Wrong is a movie about a lot of things. It is about a man trying to get his dog back from a guru with strange telepathic powers and an acid scarred face. It is about a gardener who has to try to fix a palm tree that suddenly turned into a pine tree. It is about a young woman who works at Jesus Organic Pizza and who always wanted to give birth at the beach. You could say it is a little all over the place.
But as scattered as that sounds on paper, it still manages to be a pretty cohesive film. Yes, most of the subplots could be separated into short films without losing any of their humor, but putting them together creates a whole that is greater than the sum of the parts. There’s something about the fact that this is all happening at the same time to all of these people which makes the movie's more absurd touches feel less arbitrary. By intercutting all of these vignettes together it suggests that this isn't just about a handful of confused people, it's about a whole world that’s suddenly become darkly surreal. It would be weird for your neighbor to just decide to drive his yellow two-door to the ‘end of the world’, but it starts to make a little more sense if everyone else on the block is also crazy.
It helps that all of the stories have a similar tone, even as they share almost no plot overlap. The movie is consistently deadpan. Someone actually says “It’s been scientifically proven that all people named Bruno end up hanging themselves” with a straight face. People come back from the dead and then they think it's weird that you think it's weird that they're back. There's one building where it's always raining indoors, but no one comments on it. You might find these little details funny, or awkward, or just strange, but it doesn’t undercut the oddness by mugging or begging for a laugh, which gives it a strong sense of integrity. Say what you will about this film, but it is unabashedly what it is.

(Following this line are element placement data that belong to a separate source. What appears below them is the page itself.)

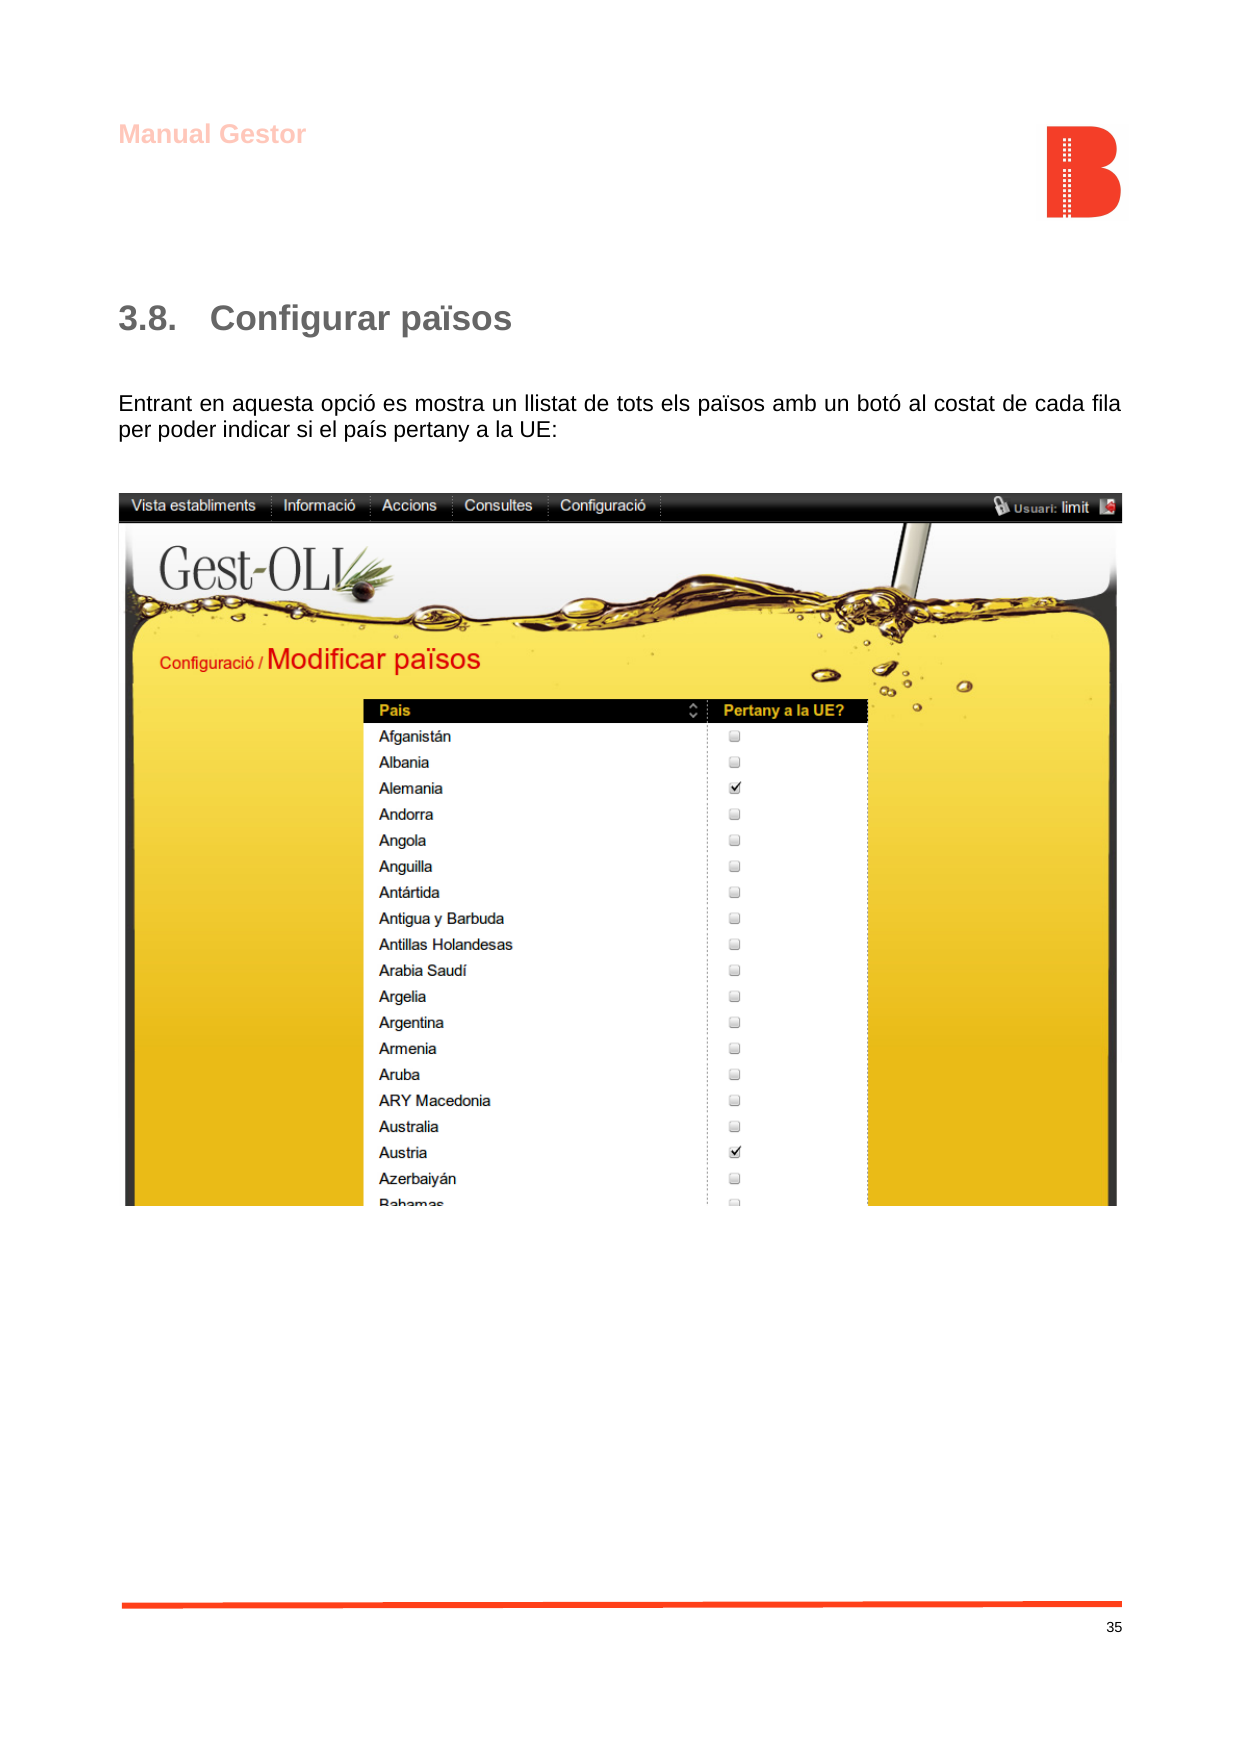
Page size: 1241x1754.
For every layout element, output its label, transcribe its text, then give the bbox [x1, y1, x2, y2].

subtitle Configurar països [118, 298, 1122, 338]
picture [118, 493, 1123, 1206]
picture [1036, 124, 1130, 221]
text Entrant en aquesta opció es mostra un llistat de tots els països amb un botó al costat de cada fila per poder indicar si el país pertany a la UE: [118, 390, 1122, 442]
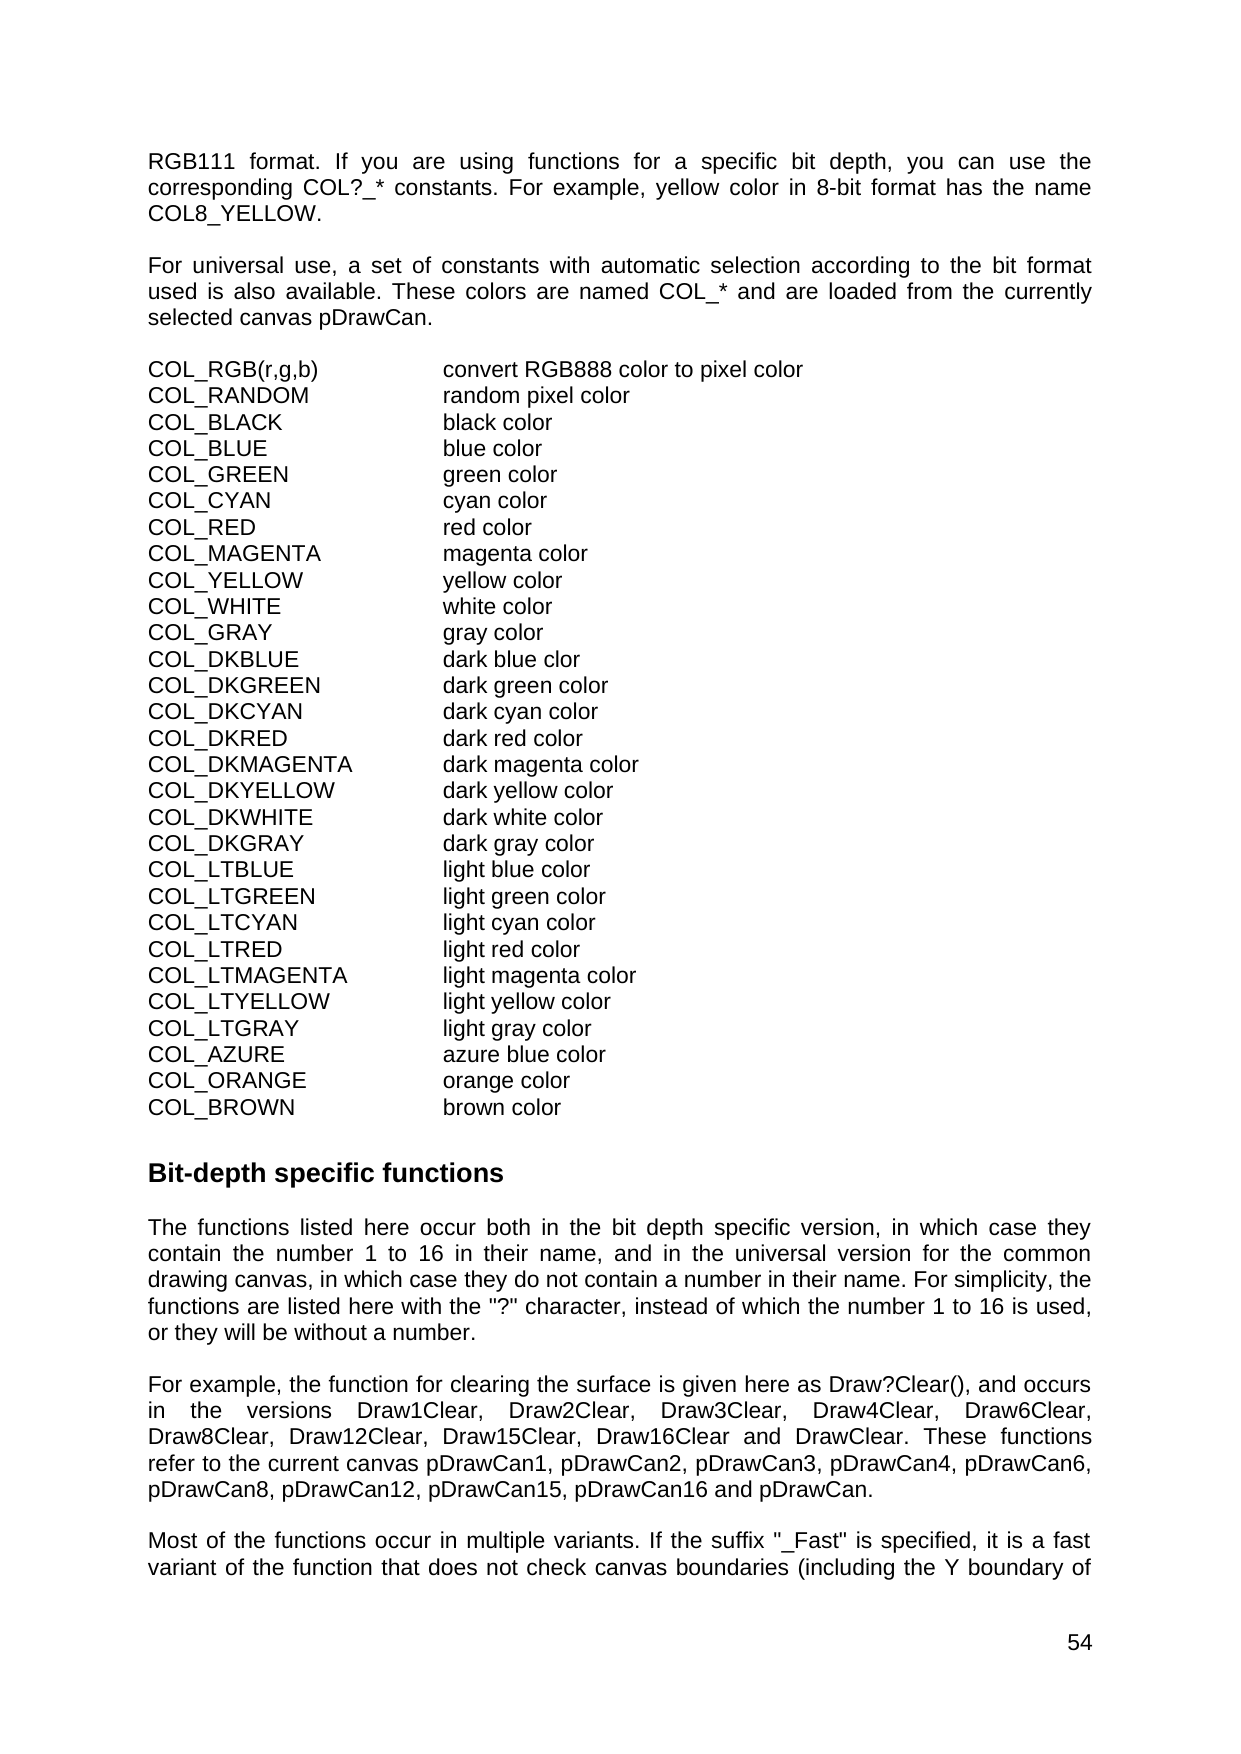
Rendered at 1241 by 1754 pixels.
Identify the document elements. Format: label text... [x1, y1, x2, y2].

text COL_BLUE blue color [148, 435, 1093, 461]
text COL_DKWHITE dark white color [148, 804, 1093, 830]
text COL_DKCYAN dark cyan color [148, 698, 1093, 725]
text COL_DKYELLOW dark yellow color [148, 777, 1093, 804]
text COL_WHITE white color [148, 593, 1093, 619]
text COL_LTCYAN light cyan color [148, 909, 1093, 936]
text COL_AZURE azure blue color [148, 1041, 1093, 1067]
text COL_GREEN green color [148, 461, 1093, 487]
text COL_RED red color [148, 514, 1093, 540]
text COL_DKBLUE dark blue clor [148, 646, 1093, 672]
text COL_LTGREEN light green color [148, 883, 1093, 909]
text COL_GRAY gray color [148, 619, 1093, 646]
text COL_BROWN brown color [148, 1094, 1093, 1120]
text COL_LTGRAY light gray color [148, 1014, 1093, 1041]
text For universal use, a set of constants with automatic selection according to the bit format used is also available. These colors are named COL_* and are loaded from the currently selected canvas pDrawCan. [148, 252, 1093, 331]
text RGB111 format. If you are using functions for a specific bit depth, you can use the corresponding COL?_* constants. For example, yellow color in 8-bit format has the name COL8_YELLOW. [148, 148, 1093, 227]
text COL_LTMAGENTA light magenta color [148, 962, 1093, 988]
text The functions listed here occur both in the bit depth specific version, in which case they contain the number 1 to 16 in their name, and in the universal version for the common drawing canvas, in which case they do not contain a number in their name. For simplicity, the functions are listed here with the "?" character, instead of which the number 1 to 16 is used, or they will be without a number. [148, 1214, 1093, 1346]
text COL_DKGRAY dark gray color [148, 830, 1093, 856]
text COL_YELLOW yellow color [148, 567, 1093, 593]
text COL_CYAN cyan color [148, 487, 1093, 514]
text COL_MAGENTA magenta color [148, 540, 1093, 567]
text COL_LTBLUE light blue color [148, 856, 1093, 883]
text COL_DKMAGENTA dark magenta color [148, 751, 1093, 777]
text COL_RGB(r,g,b) convert RGB888 color to pixel color [148, 356, 1093, 382]
text COL_DKGREEN dark green color [148, 672, 1093, 698]
text Most of the functions occur in multiple variants. If the suffix "_Fast" is specified, it is a fast variant of the function that does not check canvas boundaries (including the Y boundary of [148, 1527, 1093, 1580]
text COL_DKRED dark red color [148, 725, 1093, 751]
text COL_ORANGE orange color [148, 1067, 1093, 1094]
subtitle Bit-depth specific functions [148, 1157, 1093, 1189]
text COL_LTRED light red color [148, 936, 1093, 962]
text COL_BLACK black color [148, 408, 1093, 435]
text COL_LTYELLOW light yellow color [148, 988, 1093, 1014]
text COL_RANDOM random pixel color [148, 382, 1093, 408]
text For example, the function for clearing the surface is given here as Draw?Clear(), and occurs in the versions Draw1Clear, Draw2Clear, Draw3Clear, Draw4Clear, Draw6Clear, Draw8Clear, Draw12Clear, Draw15Clear, Draw16Clear and DrawClear. These functions refer to the current canvas pDrawCan1, pDrawCan2, pDrawCan3, pDrawCan4, pDrawCan6, pDrawCan8, pDrawCan12, pDrawCan15, pDrawCan16 and pDrawCan. [148, 1371, 1093, 1502]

In a way, this is a close spiritual cousin to one of Charlie Kaufman's movies; it has the same persistent surrealness of a Synecdoche New York. The difference is that Kaufman clearly has deep existential issues on his mind, while Wrong doesn't feel like it's trying to plumb the human condition. (Unless making telepathic contact with your missing dog is a necessary step for spiritual enlightment and no one told me.) That might make this a more minor film in some ways, but it doesn't make it any less fun. If you're looking for a good time with a movie about kidnapped dogs, spontaneously mutating trees and inscrutable gurus, it's hard to go wrong with Wrong.